> **Activity**
Using the Festival of Ideas article, answer each item below briefly.
(a) In what venue was the festival held?
(b) How many student delegates took part?
(c) How long did planning the festival take, according to Alysha Gray?

> **Text segment**
[Start of section]

Students unleash their voice at BCE’s inaugural Festival of Ideas

Festival of Ideas

BCE Executive Director Pam Betts with Student Voice Consultants

“WE are listening!”

That was the assurance Brisbane Catholic Education’s (BCE) Executive Director Pam Betts gave to more than 70 student delegates who “unleashed their voices” at the inaugural Festival of Ideas.

Held in the State Library’s creative hub The Edge, the Festival of Ideas provided a platform for the secondary students to discuss the top issues that impacted on their educational experience, including safety and belonging, curriculum, facilities and Student Voice.

Miss Betts said the festival, run by students, for students, had exceeded all her expectations.

She said the range of issues raised really captured the heart of what it was to be a student in one of our schools.

She encouraged the students to continue to raise their voices on behalf of every young person in a BCE school.

“Your voice is absolutely critical to us and we commit to hearing that voice right across our system,” she told the student delegates.

“We will hear you and we will do everything we can to take the issues you raise and make them a reality so that our schools can be better places.”

“Places where we can serve young people, including those who will come after you, even better than we do now,” she said.

Celebrating a successful Festival of Ideas

Throughout the day-long festival, student delegates collaborated in Action Teams, came up with solutions and pitched their Action Plans to their peers.

Following a vote, they were delighted to learn Student Voice was the top issue to be actioned by BCE’s Student Voice Team at a systemic level in 2020.

Alysha Gray, one of 13 Student Voice Consultants, said six months of effort went into planning and bringing the Festival to fruition.

The St Thomas More College, Sunnybank, student said she could not have asked for a better outcome with the ideas and solutions the student delegates came up with even better than she could have imagined.

She said prioritising opportunities for Student Voice at school and system level supported that students wanted to be heard in BCE.

“We believe that by giving students input into their schooling experience it will provide benefits to not only individual students, but our entire system of schools.”

[End of section]

> **Given data**
[Start of section]

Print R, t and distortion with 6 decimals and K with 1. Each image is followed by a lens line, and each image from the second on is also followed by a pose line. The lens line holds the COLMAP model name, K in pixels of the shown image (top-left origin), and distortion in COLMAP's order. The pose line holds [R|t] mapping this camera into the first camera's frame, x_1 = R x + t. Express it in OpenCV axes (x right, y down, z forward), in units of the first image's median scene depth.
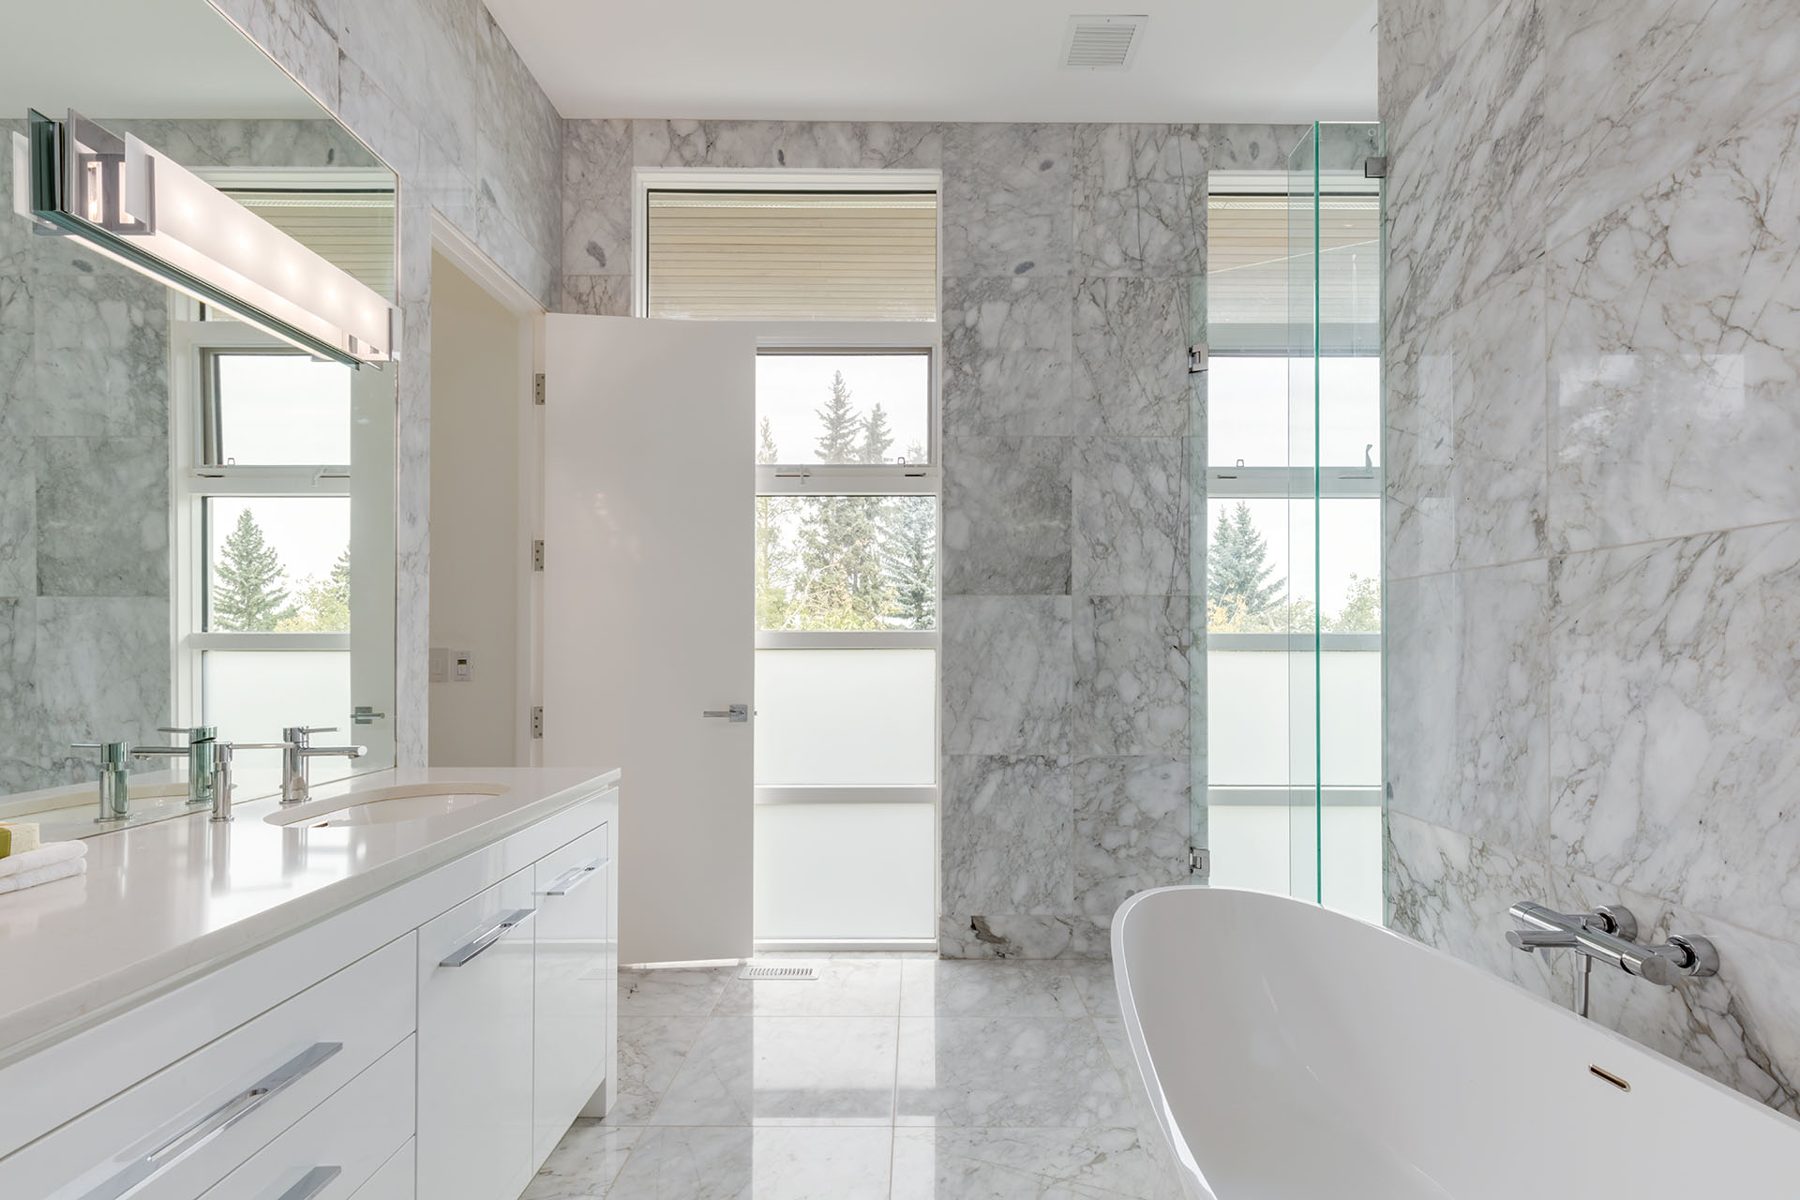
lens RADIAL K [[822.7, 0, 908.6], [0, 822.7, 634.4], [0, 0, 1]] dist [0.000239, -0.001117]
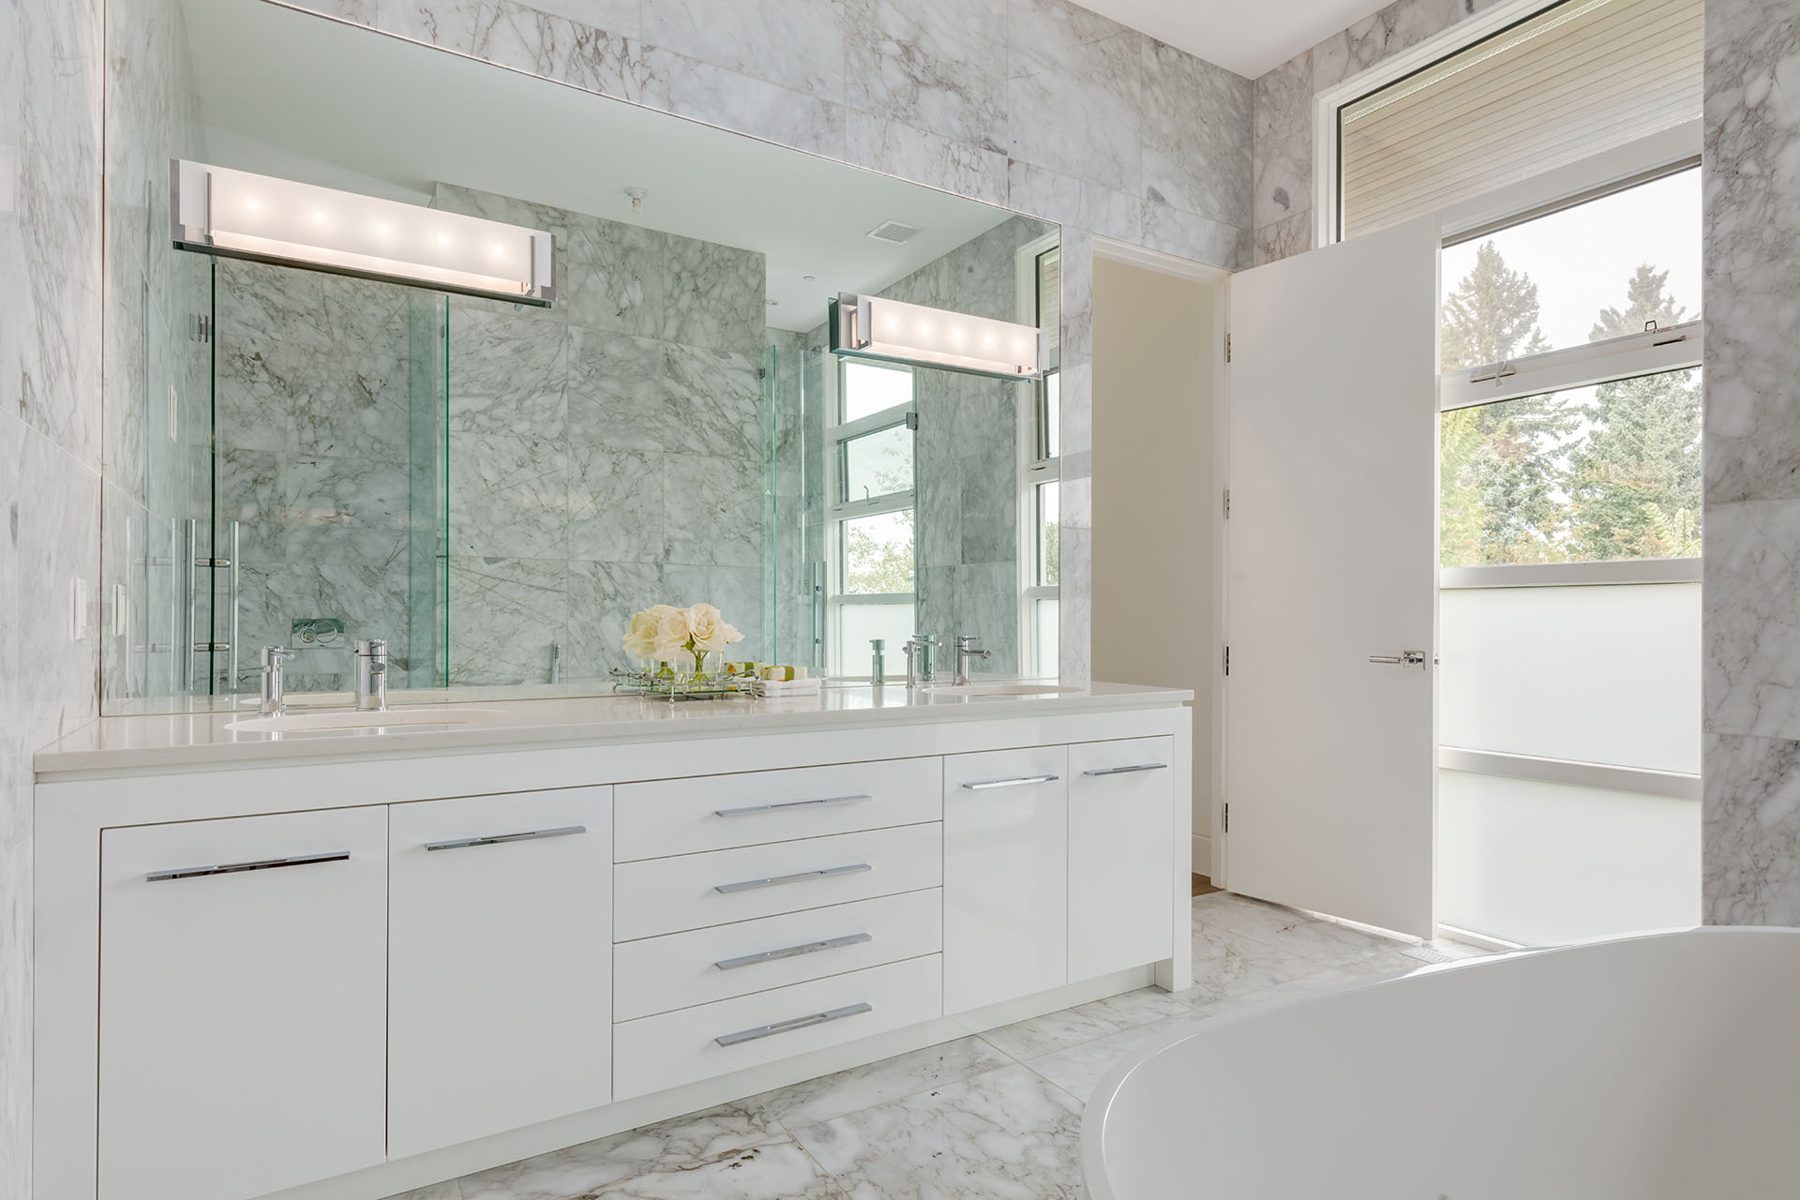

[End of section]

> **Task output**
(a) The Edge, the State Library's creative hub
(b) More than 70
(c) Six months